MATERIAL SHOWN =>

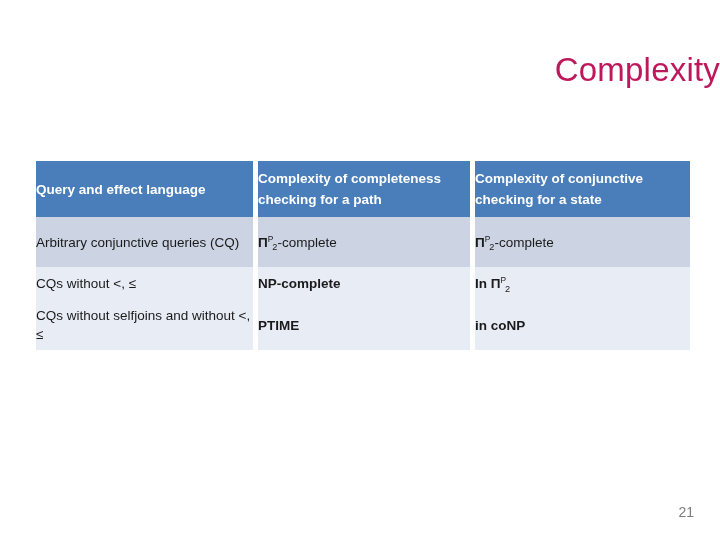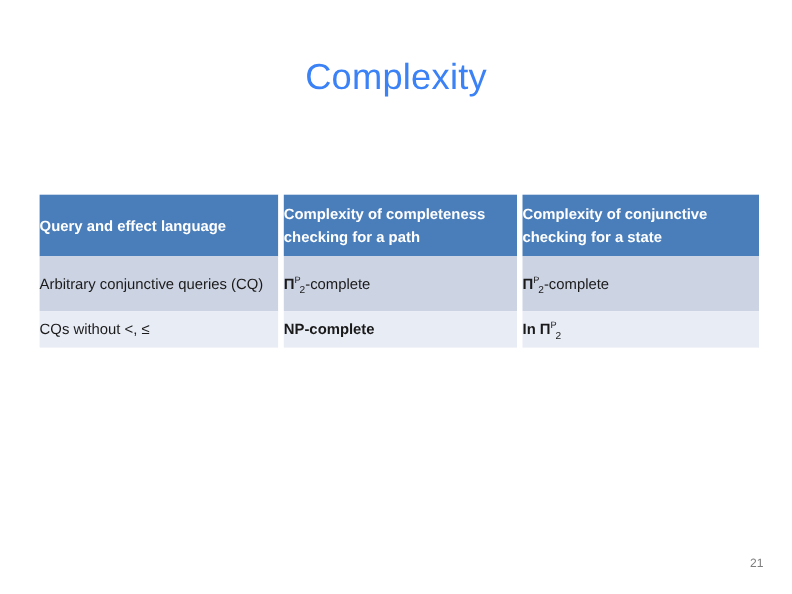"Complexity" .slide-title { color: #3b82f6 -> #be185d; text-align: center -> right }
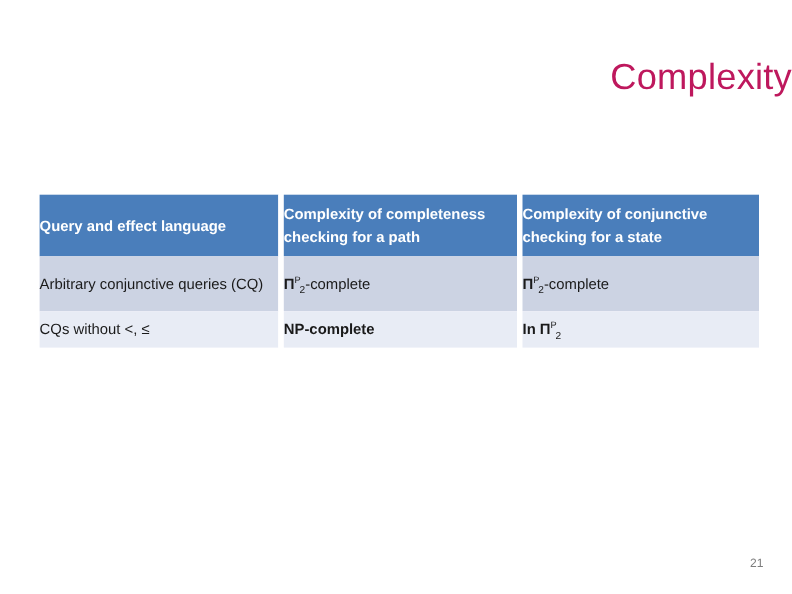"Query and effect language" .table-wrap { top: 177px -> 161px }
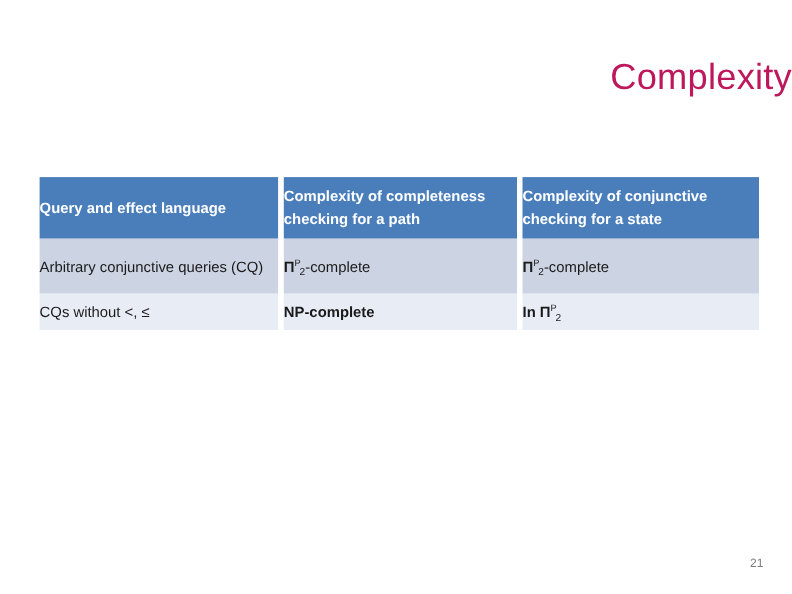"CQs without selfjoins and without" tr.light { html: none -> <tr> <td>CQs without selfjoins and without &lt;, ≤</td> <td></td> <td><span>PTIME</span><sup></sup><sub></sub><span></span></td> <td></td> <td><span>in coNP</span><sup></sup><sub></sub><span></span></td> </tr> }
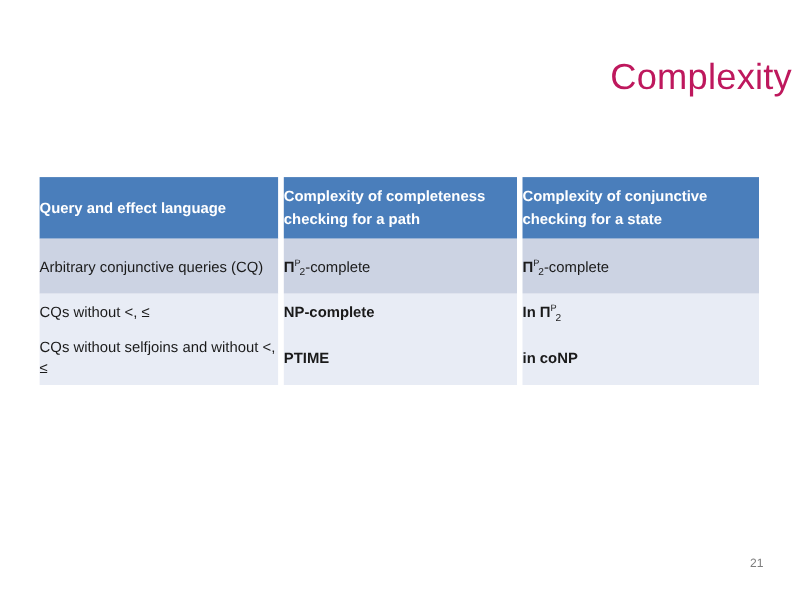"21" .page-number { font-size: 11px -> 14px }
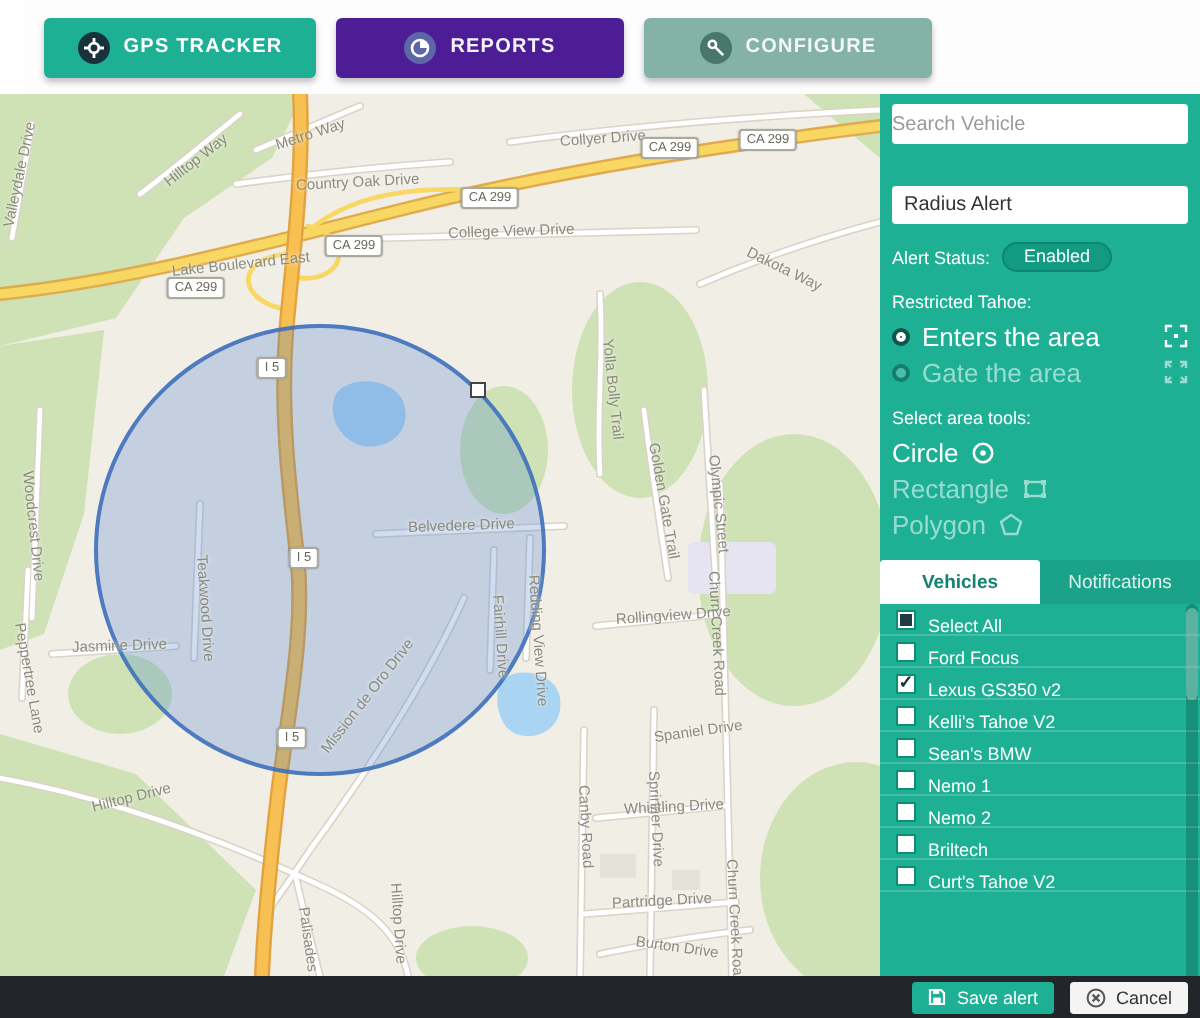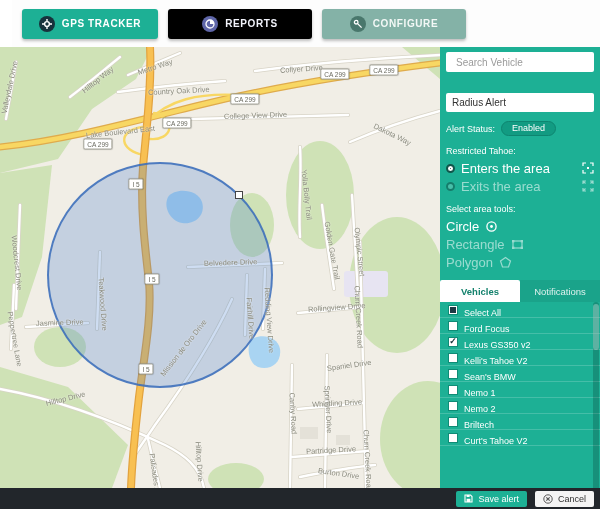"REPORTS" .btn-reports { background: #000000 -> #4c1d95 }
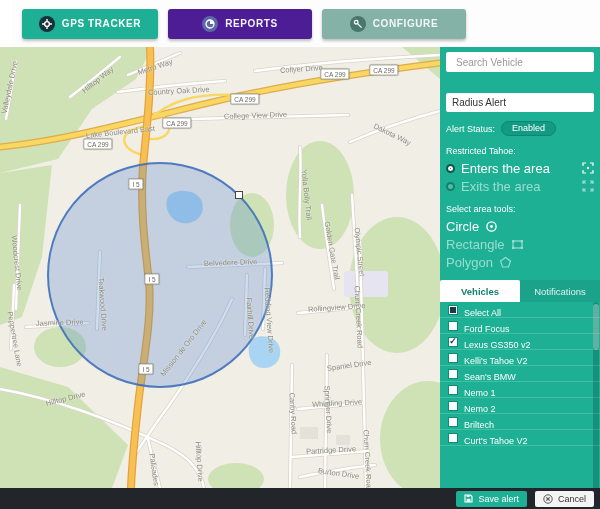"Search Vehicle" .search-input { padding: 0 10px -> 0 0 }
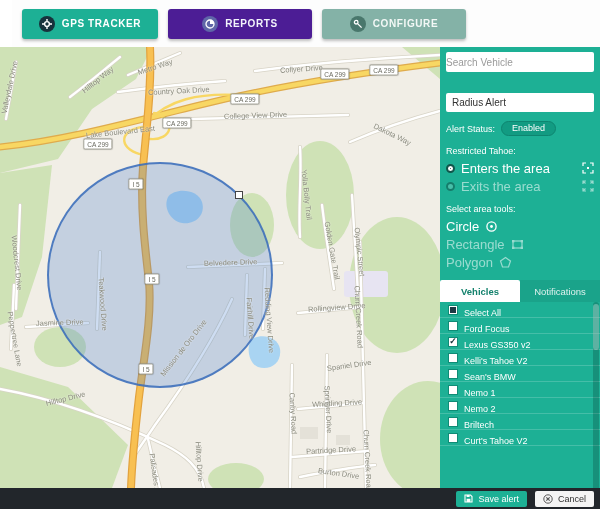"Exits the area" span.opt-label { text: Exits -> Gate }
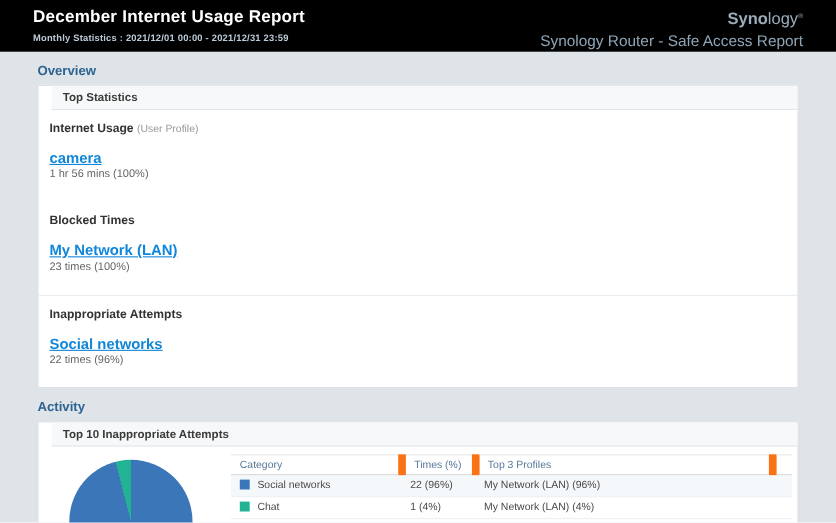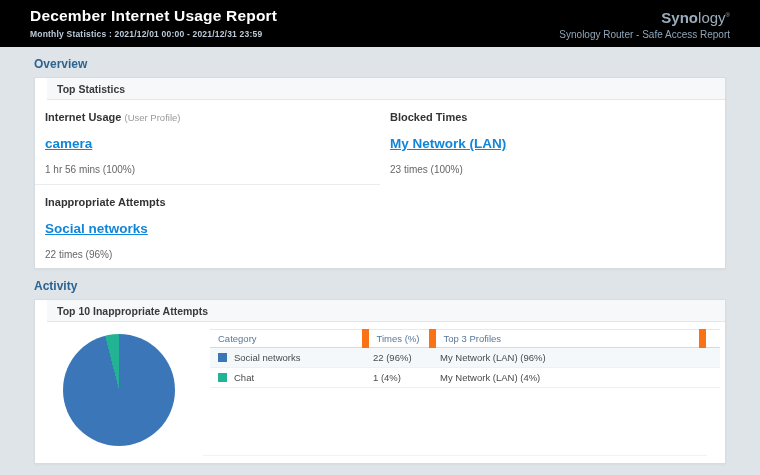"Synology Router - Safe Access" .tagline { font-size: 10px -> 14px }
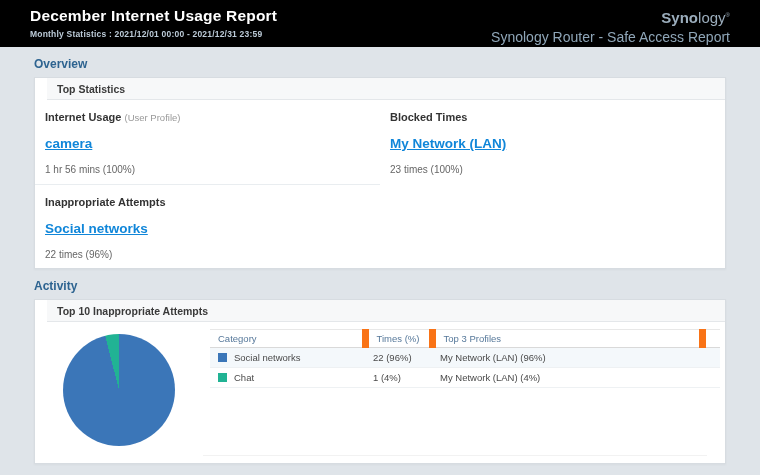"Internet Usage (User Profile)" .stats-grid { grid-template-columns: 1fr 1fr -> 1fr }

ASSIGNMENT => Skip the pictures and print each record exactly as it stands.

YOUR RESPONSE =>
"Complexity" .slide-title { color: #3b82f6 -> #be185d; text-align: center -> right }
"Query and effect language" .table-wrap { top: 177px -> 161px }
"CQs without selfjoins and without" tr.light { html: none -> <tr> <td>CQs without selfjoins and without &lt;, ≤</td> <td></td> <td><span>PTIME</span><sup></sup><sub></sub><span></span></td> <td></td> <td><span>in coNP</span><sup></sup><sub></sub><span></span></td> </tr> }
"21" .page-number { font-size: 11px -> 14px }
"REPORTS" .btn-reports { background: #000000 -> #4c1d95 }
"Search Vehicle" .search-input { padding: 0 10px -> 0 0 }
"Exits the area" span.opt-label { text: Exits -> Gate }
"Synology Router - Safe Access" .tagline { font-size: 10px -> 14px }
"Internet Usage (User Profile)" .stats-grid { grid-template-columns: 1fr 1fr -> 1fr }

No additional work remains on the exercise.